Moving towards the creation of DSO Entity: statutes submitted for approval to ACER and European Commission


On 24 June 2020, the DSO Entity Statutes containing the rules of governance were formally submitted to the Agency for the Cooperation of Energy Regulators (ACER) and the European Commission.

The Electricity Regulation (Regulation (EU) 2019/943 of the European Parliament and the European Council of 5 June 5, 2019) of the internal market for electricity establishes a new European body for DSOs at the European level called “EU DSO Entity”. It is mandated to be an expert body working for the common interest of the EU to increase efficiencies in the electricity distribution networks of the EU, while ensuring close cooperation with transmission system operators (TSOs) and the European Network of Transmission System Operators for Electricity (ENTSO-E). Notably, DSO Entity will be a genuine counterpart to ENTSO-E in the drafting of EU regulations – the network codes that affect distribution grids.

The creation of DSO Entity has been warmly welcomed by DSOs, which are taking center stage in the energy transition that combines decentralisation and digitalisation with decarbonisation. This meaningful step contributes to the coordinated planning and operation of distribution and transmission systems in the electricity sector.

### Record extracts
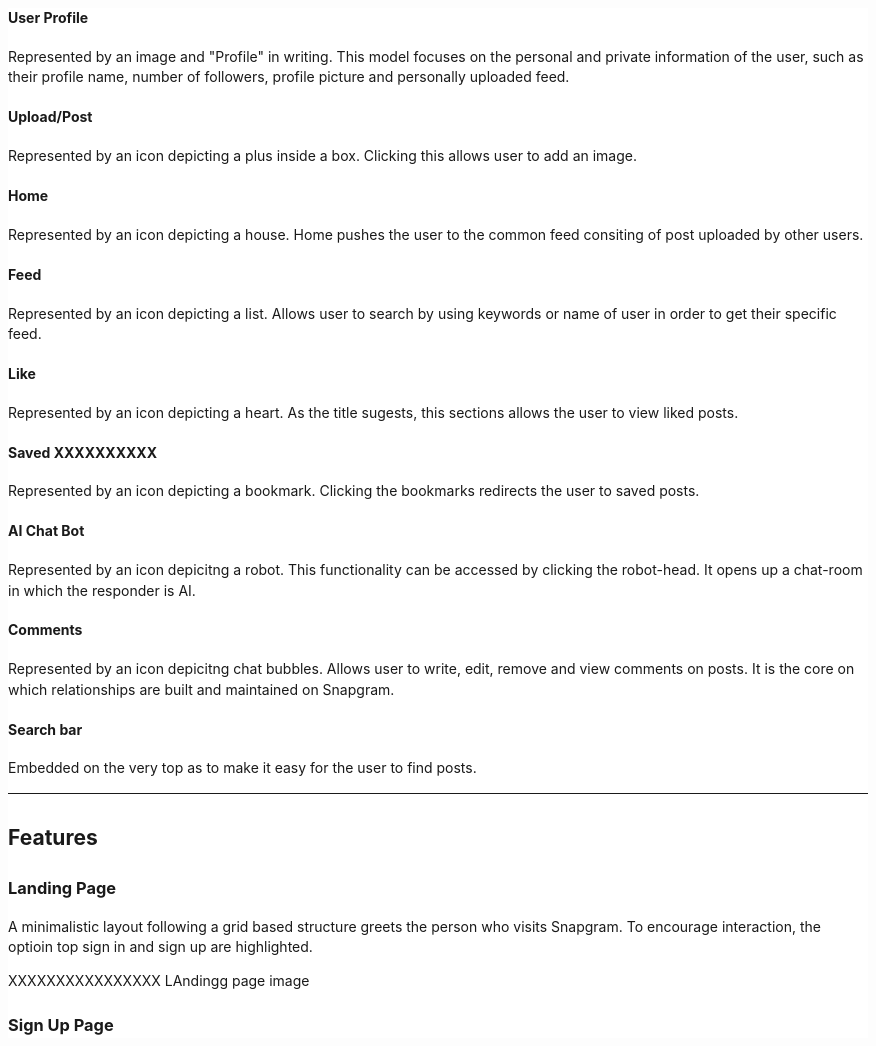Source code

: #### User Profile
Represented by an image and "Profile" in writing.
This model focuses on the personal and private information of the user, such as their profile name, number of followers, profile picture and personally uploaded feed.

#### Upload/Post
Represented by an icon depicting a plus inside a box.
Clicking this allows user to add an image.

#### Home
Represented by an icon depicting a house.
Home pushes the user to the common feed consiting of post uploaded by other users. 

#### Feed
Represented by an icon depicting a list.
Allows user to search by using keywords or name of user in order to get their specific feed. 

#### Like
Represented by an icon depicting a heart.
As the title sugests, this sections allows the user to view liked posts. 

#### Saved XXXXXXXXXX
Represented by an icon depicting a bookmark.
Clicking the bookmarks redirects the user to saved posts.

#### AI Chat Bot
Represented by an icon depicitng a robot.
This functionality can be accessed by clicking the robot-head. It opens up a chat-room in which the responder is AI.


#### Comments
Represented by an icon depicitng chat bubbles.
Allows user to write, edit, remove and view comments on posts. It is the core on which relationships are built and maintained on Snapgram.  

#### Search bar
Embedded on the very top as to make it easy for the user to find posts. 
 
---

## Features

### Landing Page

A minimalistic layout following a grid based structure greets the person who visits Snapgram.
To encourage interaction, the optioin top sign in and sign up are highlighted. 

XXXXXXXXXXXXXXXX LAndingg page image

### Sign Up Page
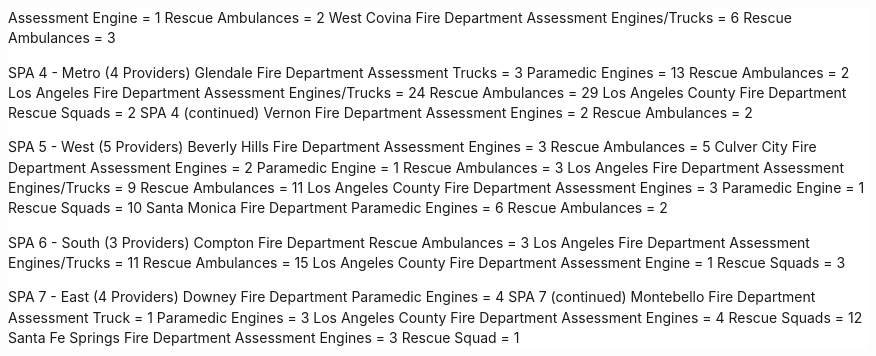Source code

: Assessment Engine = 1 
Rescue Ambulances = 2 
West Covina Fire Department 
Assessment Engines/Trucks = 6 
Rescue Ambulances = 3 
 
SPA 4 -  Metro (4 Providers) 
Glendale  Fire Department 
Assessment Trucks = 3 
Paramedic Engines = 13 
Rescue Ambulances = 2 
Los Angeles Fire Department 
Assessment Engines/Trucks = 24 
Rescue Ambulances = 29 
Los Angeles County Fire Department 
Rescue Squads = 2 
SPA 4 (continued) 
Vernon Fire Department 
Assessment Engines = 2 
Rescue Ambulances = 2 
 
SPA 5 -  West (5 Providers) 
Beverly Hills  Fire Department 
Assessment Engines = 3 
Rescue Ambulances = 5 
Culver City Fire Department 
Assessment Engines = 2 
Paramedic Engine = 1 
Rescue Ambulances = 3 
Los Angeles Fire Department 
Assessment Engines/Trucks = 9 
Rescue Ambulances = 11 
Los Angeles County Fire Department 
Assessment Engines = 3 
Paramedic Engine = 1 
Rescue Squads = 10 
Santa Monica Fire Department 
Paramedic Engines = 6 
Rescue Ambulances = 2 
 
SPA 6 - South (3 Providers) 
Compton Fire Department 
Rescue Ambulances = 3 
Los Angeles Fire Department 
Assessment Engines/Trucks = 11 
Rescue Ambulances = 15 
Los Angeles County Fire Department 
Assessment Engine = 1 
Rescue Squads = 3 
 
SPA 7 - East (4 Providers) 
Downey Fire Department 
Paramedic Engines = 4 
SPA 7 (continued) 
Montebello Fire Department 
Assessment Truck = 1 
Paramedic Engines = 3 
Los Angeles County Fire Department 
Assessment Engines = 4 
Rescue Squads = 12 
Santa Fe Springs Fire Department 
Assessment Engines = 3 
Rescue Squad = 1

### Problem 1
List the trends that the DSO Entity announcement says the energy transition combines.
### Problem 2
Write a continuation of the DSO Entity announcement, picking up after its final sentence.

### Output 1
- Decentralisation
- Digitalisation
- Decarbonisation

### Output 2
The governance of DSO Entity will consider the large number and diversity of electricity DSOs in the EU – there are more than 2,500 DSOs, with substantial differences in scale, scope, shareholder type and activity portfolio.

Within two months of receiving them, ACER will provide the European Commission with its opinion of the Statutes and accompanying documents. On this basis, the European Commission will deliver its own opinion within the three months afterwards.

The DSOs and the European associations that represent them are now eagerly awaiting the opinions of ACER and the European Commission to finalise the creation of DSO Entity, which is expected to become operational by Spring 2021.